As for the Fairness Doctrine, this case was in the UK, so I don’t think it will affect the FD. Granted, Google may change its policies worldwide, but it will be doing so voluntarily in most of the world, including the US.

As for free speech, yes, I am not at ease about the lawsuit. However, I am glad that an amicable agreement was reached. Given Google’s enormous footprint, their decision actually promotes free speech since the company will no longer restrict it unnecessarily. I think they are doing the right thing.

But it would be the same as telling a Christian internet site they must advertise for planned parenthood. It stinks of government control. Google and any other internet search engine should be allowed to turn away any advertising it wants. I’ll repeat myself, the next logical step after this is making it mandatory that liberal stations carry conservative ads. Well if that happens we would have to make the opposite mandatory as well. Otherwise the government is pushing one agenda over another. Let the free markets determine advertising and other things. Keep the government and the courts out of the picture.

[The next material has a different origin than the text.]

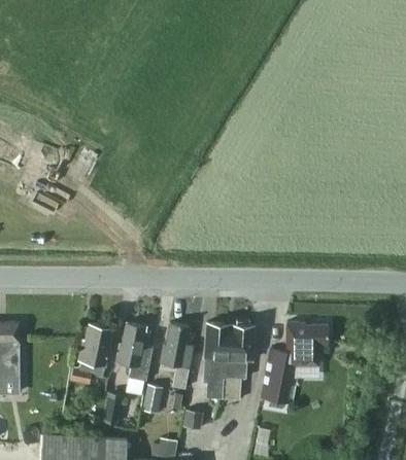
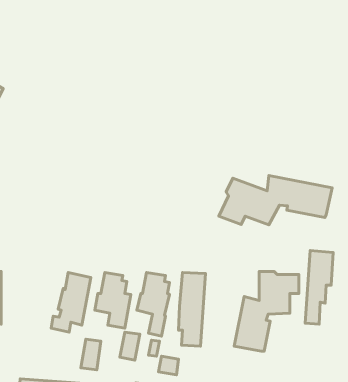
building: none -> [219,175,332,225]
building: [226,325,255,401] -> [305,250,333,324]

It’s not the same. Google’s advertising service is not just another website. The analogy here is closer to telling a newspaper it can’t apply different standards to paid advertising based on the religious affiliation of whoever’s paying for it.

The Christian Institute wasn’t putting a religious slant on it in the ad. Sure, it’s pretty obvious what a Christian group has to say about abortion if it has anything to say about it, but content-wise there’s nothing wrong with the ad blurb: the only ‘mix’ of abortion and religion is in the name and site of the organization, and who advertises anonymously?

While it really is religious discrimination, I have no reason to suspect it was intentional on Google’s part. I would guess it was an honest attempt to avoid controversy and keep as many people content as possible – they just didn’t think it through too well, and it backfired. Google is usually pretty good about letting people talk: the more talk, the more there is to index and archive!

It stinks of government control.

Not at all, this was settled privately and out of court.

Let the free markets determine advertising and other things.

One of the cornerstones of the free market is the availability of information from all interested sources. This agreement enhances that availability by ending a double standard on who gets to put out information on the largest ad server in the world. A considerable body of interested people and organizations were being denied access to the free market by that policy; how free is that?